Hello all, back after an extended period...insert standard excuses here!
If you haven't read it, I highly recommend Chris Dede's latest work(s) on "neomillenial learning styles."
For some time, I have been trying to describe the latest developments on the net (blogging, podcasting, RSS, social software, etc.) to educational colleages in a coherent way. I have explained that progress in this area now reminds me of the excitement of the mid-1990's, as the Web broke onto the scene for all of us, but summarizing the varied array of emerging tools has proved difficult.
Table 1 in Prof. Dede's piece gets to many of the latest developments and weaves them into the framework of emerging learning styles. What we are seeing is an explosion of tools and environments which, applied to learning, allow students to learn based on "collectively seeking, sieving, and synthesizing experiences rather than individually locating and absorbing information from some single best source" and to express themselves through "nonlinear, associational webs."
As an aside, I had a chance to meet and interact with Professor Dede several years ago, when he was a guest and keynote speaker at UTA's Technology Fair--he is clearly a writer to add to your reading lists!
Wednesday, March 09, 2005
Saturday, March 05, 2005
SITE Conference
Hello from SITE (http://aace.org). Discussions hear have been centered around the new standards for research as dicted by the federal government. This organization and the content organizations which are represented here are dialoguing about how to define our principles of research in this context and set up some guidelines for people who are submitting to content, technology and ed journals. There wil be a SIG at AERA which will be led by editors from various journals. People can submit studies to these editors, and the editors will comment on how these papers would be received by their editorial board.
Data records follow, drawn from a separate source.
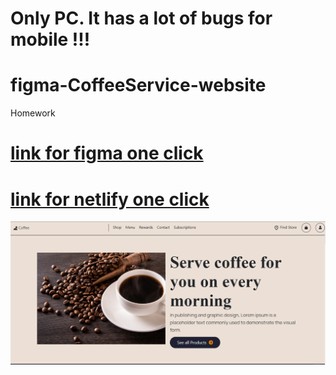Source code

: # Only PC. It has a lot of bugs for mobile !!!

# figma-CoffeeService-website
Homework

# [link for figma one click](https://www.figma.com/file/xzeHv300DqLaQvhrBqHNJE/006-File?node-id=0%3A1)

# [link for netlify one click](https://clever-praline-43a074.netlify.app/)

![image](./website.png)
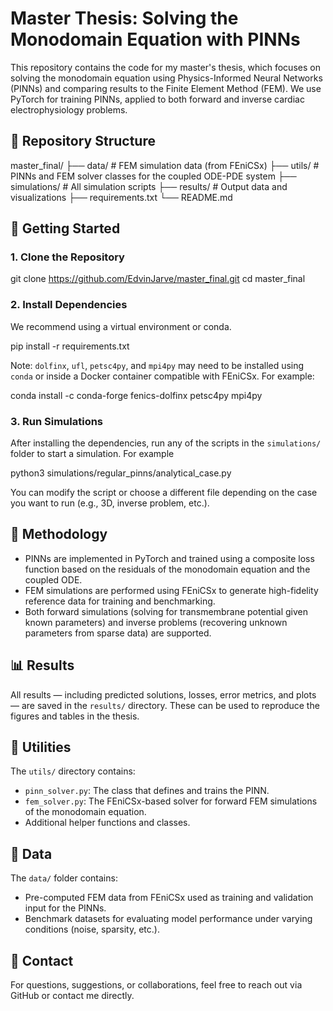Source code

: # Master Thesis: Solving the Monodomain Equation with PINNs

This repository contains the code for my master's thesis, which focuses on solving the monodomain equation using Physics-Informed Neural Networks (PINNs) and comparing results to the Finite Element Method (FEM). We use PyTorch for training PINNs, applied to both forward and inverse cardiac electrophysiology problems.

## 📁 Repository Structure

master_final/
├── data/         # FEM simulation data (from FEniCSx)
├── utils/        # PINNs and FEM solver classes for the coupled ODE-PDE system
├── simulations/  # All simulation scripts
├── results/      # Output data and visualizations
├── requirements.txt
└── README.md

## 🚀 Getting Started

### 1. Clone the Repository

git clone https://github.com/EdvinJarve/master_final.git
cd master_final

### 2. Install Dependencies

We recommend using a virtual environment or conda.

pip install -r requirements.txt

Note: `dolfinx`, `ufl`, `petsc4py`, and `mpi4py` may need to be installed using `conda` or inside a Docker container compatible with FEniCSx. For example:

conda install -c conda-forge fenics-dolfinx petsc4py mpi4py

### 3. Run Simulations

After installing the dependencies, run any of the scripts in the `simulations/` folder to start a simulation. For example

python3 simulations/regular_pinns/analytical_case.py

You can modify the script or choose a different file depending on the case you want to run (e.g., 3D, inverse problem, etc.).

## 🧠 Methodology

- PINNs are implemented in PyTorch and trained using a composite loss function based on the residuals of the monodomain equation and the coupled ODE.
- FEM simulations are performed using FEniCSx to generate high-fidelity reference data for training and benchmarking.
- Both forward simulations (solving for transmembrane potential given known parameters) and inverse problems (recovering unknown parameters from sparse data) are supported.

## 📊 Results

All results — including predicted solutions, losses, error metrics, and plots — are saved in the `results/` directory. These can be used to reproduce the figures and tables in the thesis.

## 🧰 Utilities

The `utils/` directory contains:
- `pinn_solver.py`: The class that defines and trains the PINN.
- `fem_solver.py`: The FEniCSx-based solver for forward FEM simulations of the monodomain equation.
- Additional helper functions and classes.

## 📂 Data

The `data/` folder contains:
- Pre-computed FEM data from FEniCSx used as training and validation input for the PINNs.
- Benchmark datasets for evaluating model performance under varying conditions (noise, sparsity, etc.).

## 💬 Contact

For questions, suggestions, or collaborations, feel free to reach out via GitHub or contact me directly.

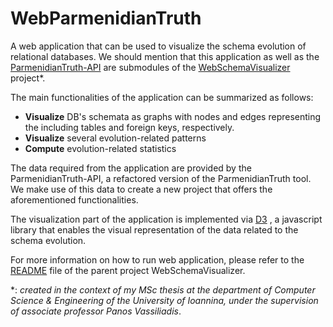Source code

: # WebParmenidianTruth

A web application that can be used to visualize the schema evolution of relational databases. We should mention that this application as well as the [ParmenidianTruth-API] are submodules of the [WebSchemaVisualizer] project\*.

The main functionalities of the application can be summarized as follows:

* **Visualize** DB's schemata as graphs with nodes and edges representing the including tables and foreign keys, respectively.
* **Visualize** several evolution-related patterns
* **Compute** evolution-related statistics

The data required from the application are provided by the ParmenidianTruth-API, a refactored version of the ParmenidianTruth tool. We make use of this data to create a new project that offers the aforementioned functionalities.

The visualization part of the application is implemented via [D3] , a javascript library that enables the visual representation of the data related to the schema evolution.

For more information on how to run web application, please refer to the [README] file of the parent project WebSchemaVisualizer.

[D3]: https://github.com/d3

[ParmenidianTruth-API]:https://github.com/kdimolikas/ParmenidianTruth-API

[WebSchemaVisualizer]:https://github.com/kdimolikas/WebSchemaVisualizer

[README]: https://github.com/kdimolikas/WebSchemaVisualizer/blob/master/README.md

\*: *created in the context of my MSc thesis at the department of Computer Science & Engineering of the University of Ioannina, under the supervision of associate professor Panos Vassiliadis*. 

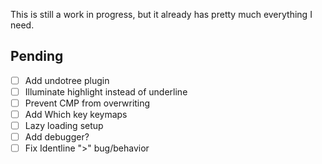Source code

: This is still a work in progress,  but it already has pretty much everything I need.

## Pending

- [ ] Add undotree plugin
- [ ] Illuminate highlight instead of underline
- [ ] Prevent CMP from overwriting
- [ ] Add Which key keymaps
- [ ] Lazy loading setup
- [ ] Add debugger?
- [ ] Fix Identline ">" bug/behavior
I am way fired up to be part of these discussions. I stood up and made a rather impassioned speech about the buisness/political model that is driving research design via the projects they will fund and asked the questions about how our principles of research design are designed? How can they be supported duing changing political climes? What happens if we swing one way now, and then another in four more years? I said it a bit more eloquent than that, but those are the questions that are driving me.
I'm determined to get on the technology committees at my content organizations: IRA and NCTE so that I can have a voice about research that investigates technology integration in the schools.
I got a lot of support from Ian Gibson (president of SITE) after I presented our paper on online assessment.